State officials may sell Sudan pension holdings

? State officials are starting to ask whether Kansas’ public pension system should sell its holdings in Sudan to put pressure to end the genocide there.

Sonny Scroggins, a Topeka activist who has called for divestment from Sudan for years, says it’s about time.

“Any benefits received from investments in that country is blood money because of the human lives lost,” Scroggins said.

The U.S. has accused the Sudanese government of genocide against ethnic African tribes in fighting that has left 200,000 dead and 2.5 million homeless since 2003.

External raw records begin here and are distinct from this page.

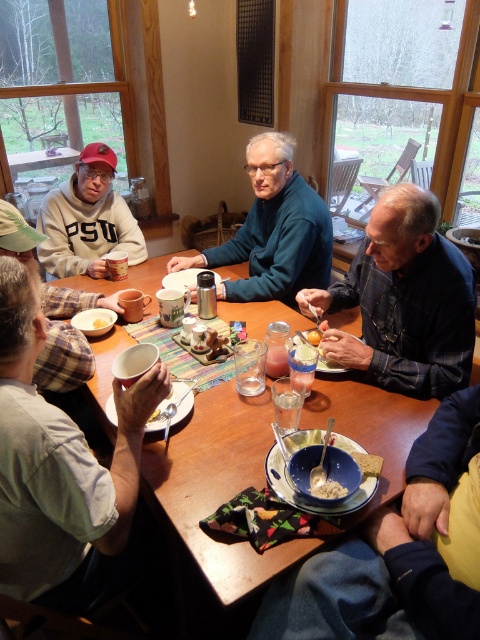
You are a person sitting at the dining table and want to reach the white crumbly food at center from your current position near the matte gray sweatshirt at left. Can you comfortably stretch your arm to grab it without moving your chair?

The distance between the matte gray sweatshirt at left and the white crumbly food at center is 5.67 feet. Since this distance is greater than the typical human arm length of around 2.5 feet, you cannot comfortably reach it without moving your chair.

You are a waiter in a restaurant and you need to deliver a dessert to the table. The dessert must be placed exactly 36 inches away from the plaid fabric shirt at lower left. Is the current position of the white crumbly food at center suitable for placing the dessert?

The plaid fabric shirt at lower left is 34.68 inches away from white crumbly food at center. Since the required distance is 36 inches, the white crumbly food at center is slightly closer than needed, so it is not suitable for placing the dessert.

You are a guest at this gathering and want to place your phone on the table without covering any dishes. Given the plaid fabric shirt at lower left and the white matte bowl at center, which object should you avoid placing your phone on because it is taller?

You should avoid placing your phone on the plaid fabric shirt at lower left because it is taller than the white matte bowl at center, so it might not be a flat surface for the phone.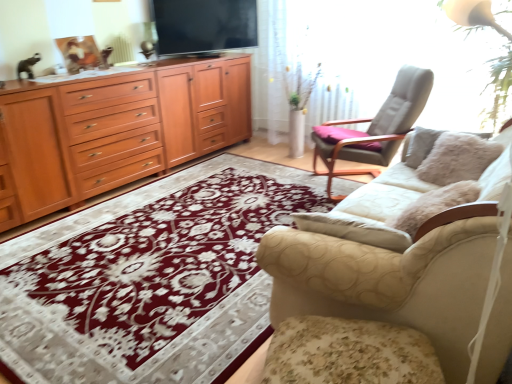
Question: Considering the positions of wooden drawer at left and light gray fabric chair at upper right in the image, is wooden drawer at left bigger or smaller than light gray fabric chair at upper right?

Choices:
 (A) small
 (B) big

Answer: (A)

Question: From the image's perspective, is wooden drawer at left positioned above or below light gray fabric chair at upper right?

Choices:
 (A) below
 (B) above

Answer: (B)

Question: Which object is the farthest from the beige fabric couch at right?

Choices:
 (A) floral fabric footrest at lower right
 (B) light gray fabric chair at upper right
 (C) floral carpet at center
 (D) flat screen tv at upper center
 (E) wooden cabinet at left

Answer: (D)

Question: Estimate the real-world distances between objects in this image. Which object is closer to the light gray fabric chair at upper right?

Choices:
 (A) wooden drawer at left
 (B) beige fabric couch at right
 (C) floral fabric footrest at lower right
 (D) wooden cabinet at left
 (E) floral carpet at center

Answer: (E)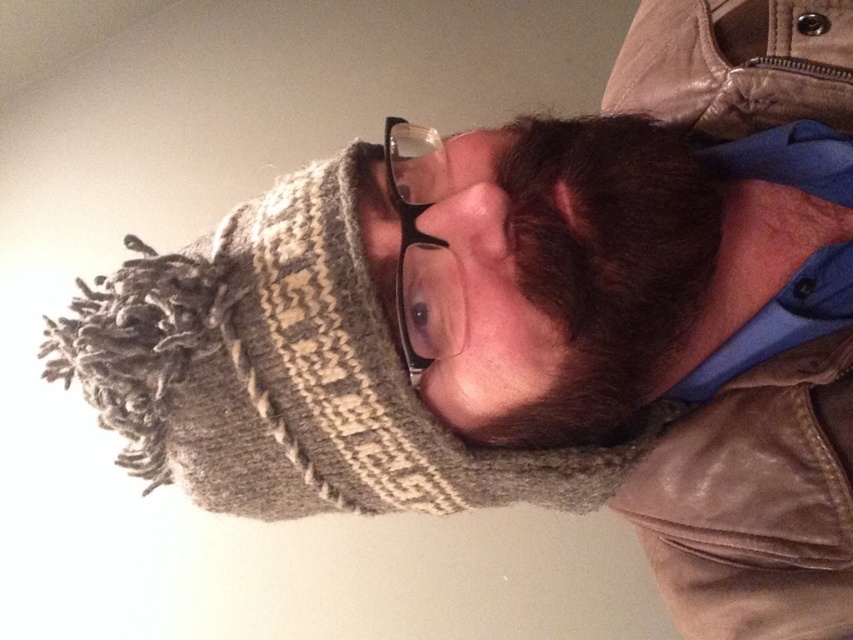
Question: Where is leather jacket at right located in relation to dark brown fuzzy beard at center in the image?

Choices:
 (A) right
 (B) left

Answer: (A)

Question: Which object is closer to the camera taking this photo?

Choices:
 (A) leather jacket at right
 (B) dark brown fuzzy beard at center

Answer: (B)

Question: Does leather jacket at right have a larger size compared to dark brown fuzzy beard at center?

Choices:
 (A) yes
 (B) no

Answer: (A)

Question: Among these objects, which one is farthest from the camera?

Choices:
 (A) dark brown fuzzy beard at center
 (B) leather jacket at right

Answer: (B)

Question: Considering the relative positions of leather jacket at right and dark brown fuzzy beard at center in the image provided, where is leather jacket at right located with respect to dark brown fuzzy beard at center?

Choices:
 (A) below
 (B) above

Answer: (B)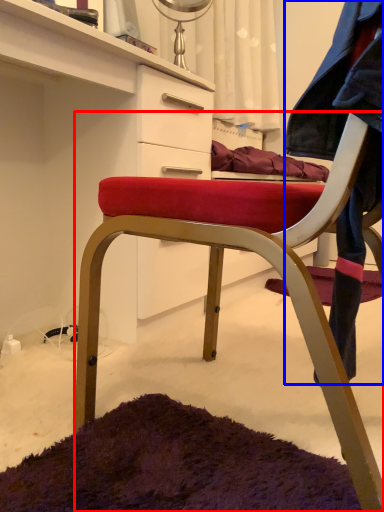
Question: Which point is further to the camera, chair (highlighted by a red box) or denim jacket (highlighted by a blue box)?

Choices:
 (A) chair
 (B) denim jacket

Answer: (A)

In Kansas, a House-Senate committee on pensions will be briefed Wednesday on investments by the Kansas Public Employees Retirement System into Sudan.

KPERS administers retirement plans for state and local public employees. It has assets of $12.2 billion and 250,000 members, including all state employees and school teachers.

Glenn Deck, executive director of KPERS, said the retirement system’s investment in the African nation is relatively small.

“We don’t have direct investments in Sudan. There are companies that have business connections to Sudan,” Deck said.

Sonny Scroggins, an activist from Topeka, would like to see the U.S. withdraw investments it has in the Sudan after the Sudanese government has been accused of genocide of African tribes. Kansas officials are considering selling holdings of the public pension system the state has in Sudan.

He declined to say how much in holdings was involved, saying he wanted to share that information first with the committee.

Six states have divested from Sudan and 20 others are considering it, he said.

Earlier this month, North Carolina’s pension fund announced it was selling holdings in companies that officials say provide financial support to the Sudanese government. About $24 million of the $70 billion pension fund was invested in the companies, officials said.

And U.S. Sen. Sam Brownback, R-Kan., has been a vocal supporter of pressuring the Sudanese government with economic sanctions, as well as deploying a peacekeeping force.

But a divestment plan by Illinois’ state pension fund is being challenged in court by the National Foreign Trade Council, a business group that says the U.S. Constitution prohibits states from making foreign policy decisions.

In the 1980s and 1990s, many retirement systems, including KPERS, and private entities divested holdings in companies that did business in South Africa to protest the country’s apartheid. Many credit those efforts with helping topple the racist policy.

Scroggins said KPERS needed to act again to put pressure on Sudan.

“Swift and prompt divestiture of investments is the humane thing to do and a noble concern,” he said.